=== EXERCISE GOAL ===
Edit the rows below by changing "Tienda online" to "Tienda en línea" and rewrite the text with nothing else altered. Omit the pictures from your answer.

[Saved data entries]
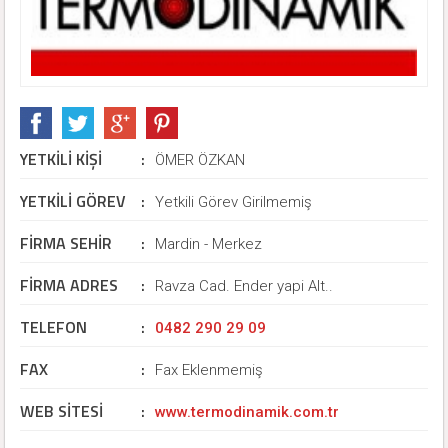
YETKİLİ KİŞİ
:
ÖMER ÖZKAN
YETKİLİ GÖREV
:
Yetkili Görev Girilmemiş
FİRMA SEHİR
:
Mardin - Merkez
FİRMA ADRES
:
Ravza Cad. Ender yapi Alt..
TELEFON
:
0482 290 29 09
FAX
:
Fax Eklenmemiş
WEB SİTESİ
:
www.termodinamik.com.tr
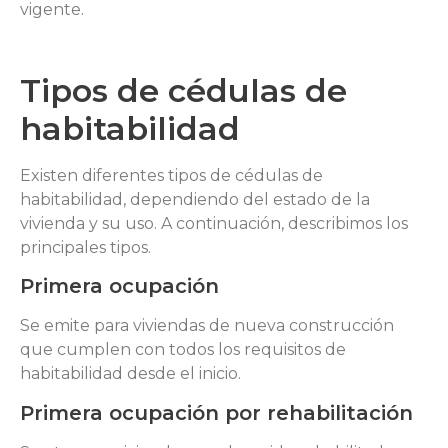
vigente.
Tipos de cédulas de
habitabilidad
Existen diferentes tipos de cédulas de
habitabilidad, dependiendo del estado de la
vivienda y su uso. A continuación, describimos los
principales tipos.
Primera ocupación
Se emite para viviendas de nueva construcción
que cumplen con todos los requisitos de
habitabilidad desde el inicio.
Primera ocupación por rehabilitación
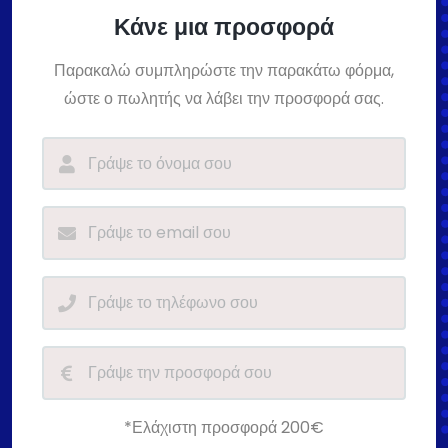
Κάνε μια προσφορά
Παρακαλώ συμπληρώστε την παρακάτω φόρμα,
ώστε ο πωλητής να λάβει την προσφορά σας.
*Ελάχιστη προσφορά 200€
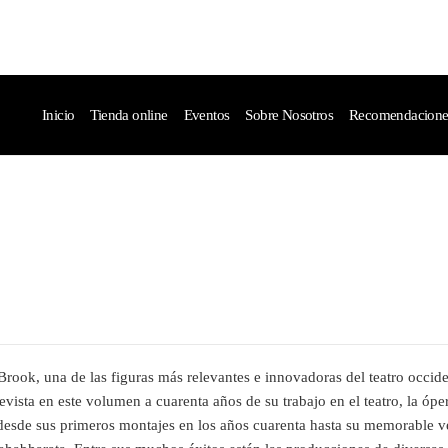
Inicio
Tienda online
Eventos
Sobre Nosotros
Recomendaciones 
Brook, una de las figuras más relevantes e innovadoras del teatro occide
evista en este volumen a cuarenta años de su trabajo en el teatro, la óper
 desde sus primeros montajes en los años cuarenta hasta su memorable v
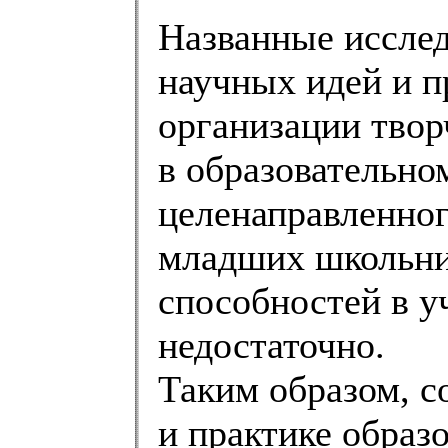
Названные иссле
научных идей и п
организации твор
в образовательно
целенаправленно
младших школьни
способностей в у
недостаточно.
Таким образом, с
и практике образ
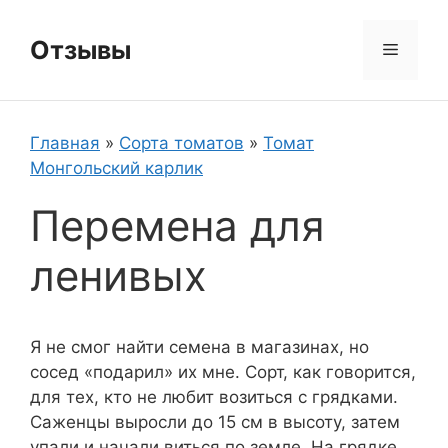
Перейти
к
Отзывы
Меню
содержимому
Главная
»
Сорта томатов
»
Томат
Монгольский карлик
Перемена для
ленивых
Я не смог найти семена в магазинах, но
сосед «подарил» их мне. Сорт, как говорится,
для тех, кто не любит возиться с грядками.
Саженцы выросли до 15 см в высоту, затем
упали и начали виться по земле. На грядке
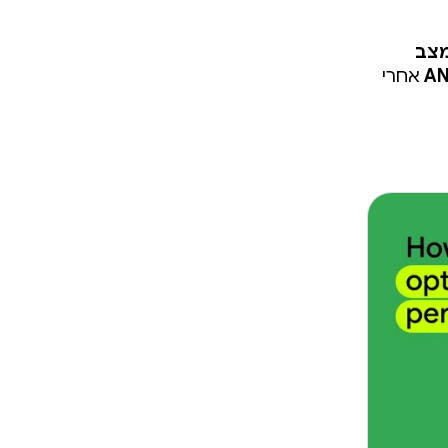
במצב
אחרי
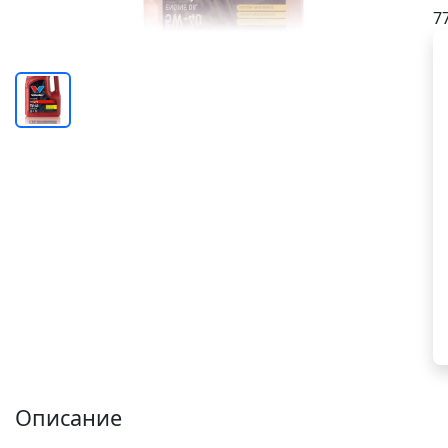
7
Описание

=== RESULT OF THIS TASK ===
YETKİLİ KİŞİ
:
ÖMER ÖZKAN
YETKİLİ GÖREV
:
Yetkili Görev Girilmemiş
FİRMA SEHİR
:
Mardin - Merkez
FİRMA ADRES
:
Ravza Cad. Ender yapi Alt..
TELEFON
:
0482 290 29 09
FAX
:
Fax Eklenmemiş
WEB SİTESİ
:
www.termodinamik.com.tr
vigente.
Tipos de cédulas de
habitabilidad
Existen diferentes tipos de cédulas de
habitabilidad, dependiendo del estado de la
vivienda y su uso. A continuación, describimos los
principales tipos.
Primera ocupación
Se emite para viviendas de nueva construcción
que cumplen con todos los requisitos de
habitabilidad desde el inicio.
Primera ocupación por rehabilitación
Κάνε μια προσφορά
Παρακαλώ συμπληρώστε την παρακάτω φόρμα,
ώστε ο πωλητής να λάβει την προσφορά σας.
*Ελάχιστη προσφορά 200€
Inicio
Tienda en línea
Eventos
Sobre Nosotros
Recomendaciones 
Brook, una de las figuras más relevantes e innovadoras del teatro occide
evista en este volumen a cuarenta años de su trabajo en el teatro, la óper
 desde sus primeros montajes en los años cuarenta hasta su memorable v
Названные иссле
научных идей и п
организации твор
в образовательно
целенаправленно
младших школьни
способностей в у
недостаточно.
Таким образом, с
и практике образ
Перейти
к
Отзывы
Меню
содержимому
Главная
»
Сорта томатов
»
Томат
Монгольский карлик
Перемена для
ленивых
Я не смог найти семена в магазинах, но
сосед «подарил» их мне. Сорт, как говорится,
для тех, кто не любит возиться с грядками.
Саженцы выросли до 15 см в высоту, затем
упали и начали виться по земле. На грядке
במצב
אחרי
7
Описание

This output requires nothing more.